(EXERCISE MATERIAL)
------------------------
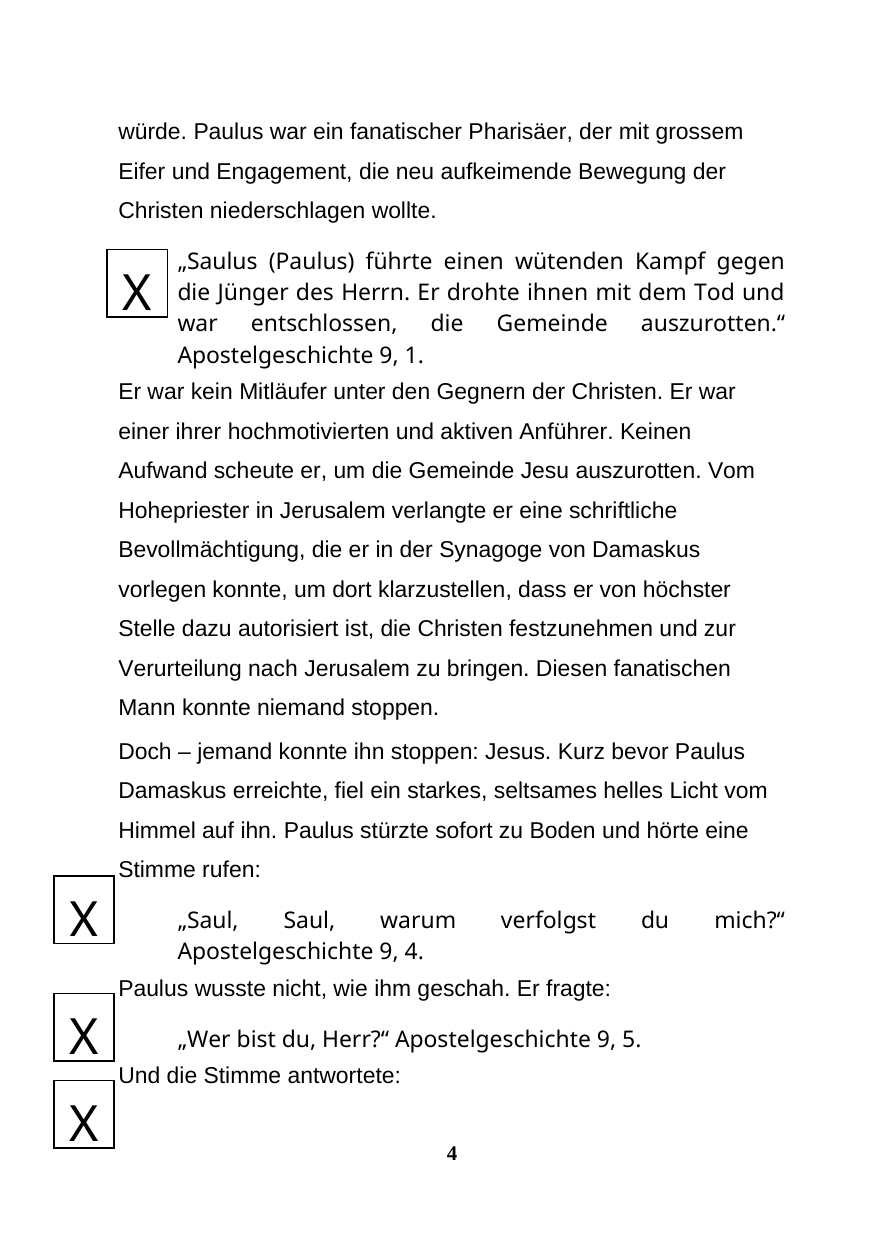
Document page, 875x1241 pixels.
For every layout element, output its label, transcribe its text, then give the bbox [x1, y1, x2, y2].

list Er war kein Mitläufer unter den Gegnern der Christen. Er war einer ihrer hochmotivierten und aktiven Anführer. Keinen Aufwand scheute er, um die Gemeinde Jesu auszurotten. Vom Hohepriester in Jerusalem verlangte er eine schriftliche Bevollmächtigung, die er in der Synagoge von Damaskus vorlegen konnte, um dort klarzustellen, dass er von höchster Stelle dazu autorisiert ist, die Christen festzunehmen und zur Verurteilung nach Jerusalem zu bringen. Diesen fanatischen Mann konnte niemand stoppen. [118, 378, 785, 720]
text „Saul, Saul, warum verfolgst du mich?“ Apostelgeschichte 9, 4. [177, 904, 785, 966]
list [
------------------------
Full transcription of the material, exact in every line, without images.

(COMPLETED EXERCISE)
Document page, 875x1241 pixels.
For every layout element, output its label, transcribe its text, then give the bbox [x1, y1, x2, y2].

list Er war kein Mitläufer unter den Gegnern der Christen. Er war einer ihrer hochmotivierten und aktiven Anführer. Keinen Aufwand scheute er, um die Gemeinde Jesu auszurotten. Vom Hohepriester in Jerusalem verlangte er eine schriftliche Bevollmächtigung, die er in der Synagoge von Damaskus vorlegen konnte, um dort klarzustellen, dass er von höchster Stelle dazu autorisiert ist, die Christen festzunehmen und zur Verurteilung nach Jerusalem zu bringen. Diesen fanatischen Mann konnte niemand stoppen. [118, 378, 785, 720]
text „Saul, Saul, warum verfolgst du mich?“ Apostelgeschichte 9, 4. [177, 904, 785, 966]
list [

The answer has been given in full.